Page:Revue des Deux Mondes - 1916 - tome 34.djvu/211

Le texte de cette page a été corrigé et est conforme au fac-similé.

Quant à La captivité de Saint Malc, M. Michaut n’est-il pas enchanté, lorsque le saint moine, à qui les Arabes ont donné pour compagne une « bergère » chaste et jolie, se plaint au ciel :


Tu m’as donné pour aide au fort de la tourmente
Une compagne sainte, il est vrai, mais charmante… ?


Puis une lionne mangera le barbare qui s’est mis en tête de marier Malc et la bergère. Alors Malc aura licence de retourner au cloître et de s’y enfermer avec sa pudeur définitive ; la bergère entrera au couvent. Mais avant cela et quand Malc en est à regretter le cloître et sa calme sagesse, on n’est pas sûr que La Fontaine, en lui prêtant ces paroles de nostalgie, ne songe pas du tout à l’Oratoire, où il a passé, dans sa jeunesse, un peu de temps :

Je vous ai fait récit quelquefois de ces heures
Qu’en des lieux séparés de tout profane abord
Je passais à louer l’arbitre de mon sort.
Alors, j’avais pitié des heureux de ce monde,
Maintenant j’ai perdu cette paix si profonde ;
Mon cœur est agité…

C’est en 1673 que parut, chez Claude Barbin, le Poème de la captivité de Saint Malc.
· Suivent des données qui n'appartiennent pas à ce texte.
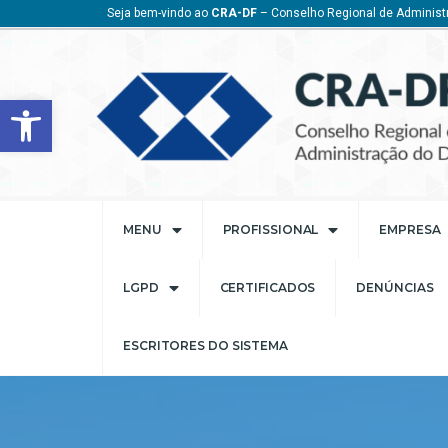
Seja bem-vindo ao
CRA-DF
– Conselho Regional de Administr
Barra de Ferramentas Aberta
MENU
PROFISSIONAL
EMPRESA
LGPD
CERTIFICADOS
DENÚNCIAS
ESCRITORES DO SISTEMA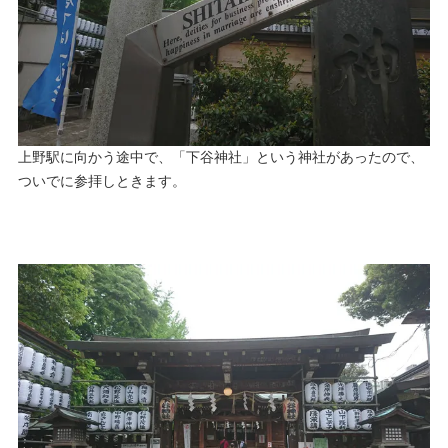
上野駅に向かう途中で、「下谷神社」という神社があったので、
ついでに参拝しときます。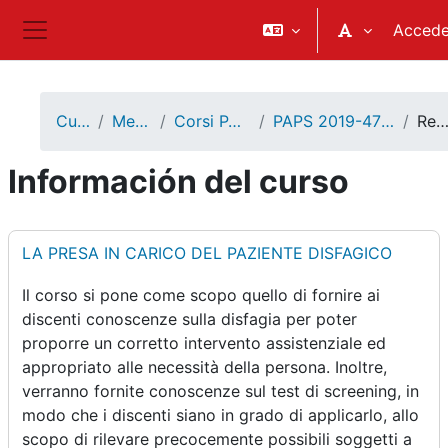
Salta al contenido principal
Accede
Panel lateral
Cursos
Medicina
Corsi PAPS 2019
PAPS 2019-47 - PISCONE
Resume
Información del curso
LA PRESA IN CARICO DEL PAZIENTE DISFAGICO
Il corso si pone come scopo quello di fornire ai
discenti conoscenze sulla disfagia per poter
proporre un corretto intervento assistenziale ed
appropriato alle necessità della persona. Inoltre,
verranno fornite conoscenze sul test di screening, in
modo che i discenti siano in grado di applicarlo, allo
scopo di rilevare precocemente possibili soggetti a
La Fontaine avait cinquante-deux ans ; et il n’était pas au bout de son erreur, qui a duré presque jusqu’à la veille de sa mort. Beaucoup plus tard, à soixante-six ans, il écrivait à M. de Bonrepaus, lecteur du Roi : « Je continuerai encore quelques années de suivre Chloris, et Bacchus, et Apollon, et ce qui s’ensuit ; avec la modération requise, cela s’entend. » Bref, les souvenirs de l’Oratoire ne sont pas, dans sa pensée et dans son cœur, si actifs qu’ils le divertissent de sa vie amusante ; mais il les garde gentiment et il réserve pour plus tard leur activité.

Certes, M. Michaut n’a pas tort de préférer les Fables aux Contes et de blâmer les Contes. Il acquiesce au jugement de Brunetière qui déclarait les Contes « un mauvais livre, un livre à garder sous clef dans les bibliothèques. » C’est la vérité. Cependant, ni Brunetière ni M. Michaut ne disent qu’il ne faut pas avoir les Contes dans sa bibliothèque. J’avoue aussi que les Contes, si choquans pour tant d’immoralité, ont l’inconvénient de ressasser leur plaisanterie : les aventures de moinillons éperdus et de nonnes folâtres finissent par lasser la complaisance du lecteur et, par endroits, le font rougir de sa complaisance. Mais je ne sais si La Fontaine a rien écrit de plus ravissant que Joconde, au moins que la première partie de Joconde.